**SET OF TASKS**
(a) Extract everything from "On July 26, this" down to "such a name?" in the article on Indian Mirror Street, copying it word for word.
(b) Continue the article on Indian Mirror Street from the point where it stops.

**PASSAGE TO READ**
15 December, 2017 12:41:09
Home / Mecca of Journalism lies in neglect
Mecca of Journalism lies in neglect

On July 26, this year, Kolkata was shocked as city newspapers screamed “at least two people died and several were feared trapped in the debris of a dilapidated century-old building that collapsed at 10 Indian Mirror Street at Taltala.” Indian Mirror Street in the Janbazar-Taltala locality of central Calcutta is a street steeped in history.However, many of the houses that had been architectural masterpieces during times of the Raj, are now lost in ignominy and neglect.But why did it lose its glory and why did this street get such a name?

There is a heritage structure on 52A and 52B Indian Mirror Street, named, ‘Gateway of Aryan Cottage.’ On the top of the Gateway, a regal lion statue stands, unfortunately, more than half-concealed by a signboard of Bangiya Saha Samity. At the entrance of the building is a marble plaque that announces in honour of the famous editor of The Indian Mirror, Shri Narendra Nath Sen. It was unveiled by Professor Hirendranath Mukhopadhyay on July 1, 2001.

Dataset records
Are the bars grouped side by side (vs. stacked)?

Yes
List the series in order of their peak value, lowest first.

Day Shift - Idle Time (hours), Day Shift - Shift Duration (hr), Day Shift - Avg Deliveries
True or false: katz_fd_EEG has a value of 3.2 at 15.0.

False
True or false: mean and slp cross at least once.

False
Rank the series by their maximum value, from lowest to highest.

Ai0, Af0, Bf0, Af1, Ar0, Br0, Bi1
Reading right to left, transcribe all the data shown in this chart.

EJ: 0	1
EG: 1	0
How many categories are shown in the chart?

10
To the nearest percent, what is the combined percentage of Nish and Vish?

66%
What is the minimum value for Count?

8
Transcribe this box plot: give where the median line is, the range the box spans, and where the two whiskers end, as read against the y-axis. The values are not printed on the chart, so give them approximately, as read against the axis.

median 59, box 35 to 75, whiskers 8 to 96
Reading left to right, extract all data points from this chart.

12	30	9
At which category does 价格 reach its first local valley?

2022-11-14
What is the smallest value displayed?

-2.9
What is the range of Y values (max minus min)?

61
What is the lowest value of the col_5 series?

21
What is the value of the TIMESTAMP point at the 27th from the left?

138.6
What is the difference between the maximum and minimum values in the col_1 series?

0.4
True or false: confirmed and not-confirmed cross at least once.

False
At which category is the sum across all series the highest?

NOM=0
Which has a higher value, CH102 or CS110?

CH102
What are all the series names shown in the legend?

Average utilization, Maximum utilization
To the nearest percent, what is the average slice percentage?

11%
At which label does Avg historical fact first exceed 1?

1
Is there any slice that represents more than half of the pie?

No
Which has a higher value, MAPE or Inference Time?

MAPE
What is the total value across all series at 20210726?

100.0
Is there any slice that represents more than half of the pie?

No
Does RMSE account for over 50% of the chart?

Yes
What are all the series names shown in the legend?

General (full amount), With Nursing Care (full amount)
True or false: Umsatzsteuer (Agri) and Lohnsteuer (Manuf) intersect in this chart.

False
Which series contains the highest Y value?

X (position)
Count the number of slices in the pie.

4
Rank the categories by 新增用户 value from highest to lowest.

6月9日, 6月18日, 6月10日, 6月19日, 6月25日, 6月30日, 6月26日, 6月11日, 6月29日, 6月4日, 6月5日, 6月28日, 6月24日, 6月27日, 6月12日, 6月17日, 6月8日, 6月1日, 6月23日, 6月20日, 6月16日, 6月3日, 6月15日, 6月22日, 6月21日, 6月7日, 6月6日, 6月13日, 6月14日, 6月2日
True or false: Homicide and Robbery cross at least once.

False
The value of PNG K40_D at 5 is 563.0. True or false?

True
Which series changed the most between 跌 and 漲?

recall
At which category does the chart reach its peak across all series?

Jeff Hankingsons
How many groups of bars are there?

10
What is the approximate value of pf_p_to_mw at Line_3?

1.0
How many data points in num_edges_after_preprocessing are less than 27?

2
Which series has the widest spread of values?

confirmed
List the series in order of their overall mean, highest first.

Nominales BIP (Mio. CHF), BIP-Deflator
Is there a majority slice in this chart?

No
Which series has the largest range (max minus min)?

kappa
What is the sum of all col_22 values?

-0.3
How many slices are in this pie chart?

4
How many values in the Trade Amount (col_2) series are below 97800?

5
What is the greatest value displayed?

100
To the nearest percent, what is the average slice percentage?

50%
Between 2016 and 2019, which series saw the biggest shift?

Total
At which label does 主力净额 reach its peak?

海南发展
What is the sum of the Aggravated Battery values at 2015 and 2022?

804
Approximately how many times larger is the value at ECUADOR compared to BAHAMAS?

**RESPONSES BY TASK**
(a)
On July 26, this year, Kolkata was shocked as city newspapers screamed “at least two people died and several were feared trapped in the debris of a dilapidated century-old building that collapsed at 10 Indian Mirror Street at Taltala.” Indian Mirror Street in the Janbazar-Taltala locality of central Calcutta is a street steeped in history.However, many of the houses that had been architectural masterpieces during times of the Raj, are now lost in ignominy and neglect.But why did it lose its glory and why did this street get such a name?

(b)
Keshab Chandra Sen started The Indian Mirror as a fortnightly in 1861 under the patronage of Debendra Nath Tagore, with renowned barrister Manomohan Ghosh as editor. Narendra Nath Sen (1843-1911) was a regular contributor in the paper. He was offered to edit the fortnightly in 1863. In 1867, Keshab Sen requested Brahmo leader Protap Mozoomdar to take charge of the paper.  Mozoomdar complied and continued as editor till 1879. After he left, Sen returned but this time he became its sole proprietor and editor. Meanwhile, The Indian Mirror had become a daily since 1870. Sen introduced a special Sunday weekly section that carried discussions on religion. The Sunday edition was edited by Babu Krishna Behary Sen.

Narendra Nath Sen was a liberal Hindu, with a deep interest in other religions, particularly Buddhism. He was the founder of the Theosophical Society of Bengal. Okamoto Yoshiko, a history scholar of modern Japanese at the Institute of Asian Cultural Studies of International Christian University, Tokyo, is trying to trace the untold history of Bengal and the city through its streets. The original house, where Narendra Nath Sen lived has been razed to the ground. The house was known as ‘Arya Kutir.’In 1855, Reverend Charles Dall arrived from Boston and contacted the Brahmos. He developed long and enduring relationship with Keshab Chandra Sen. He started a school for boys from Sen’s house on Mirror Street.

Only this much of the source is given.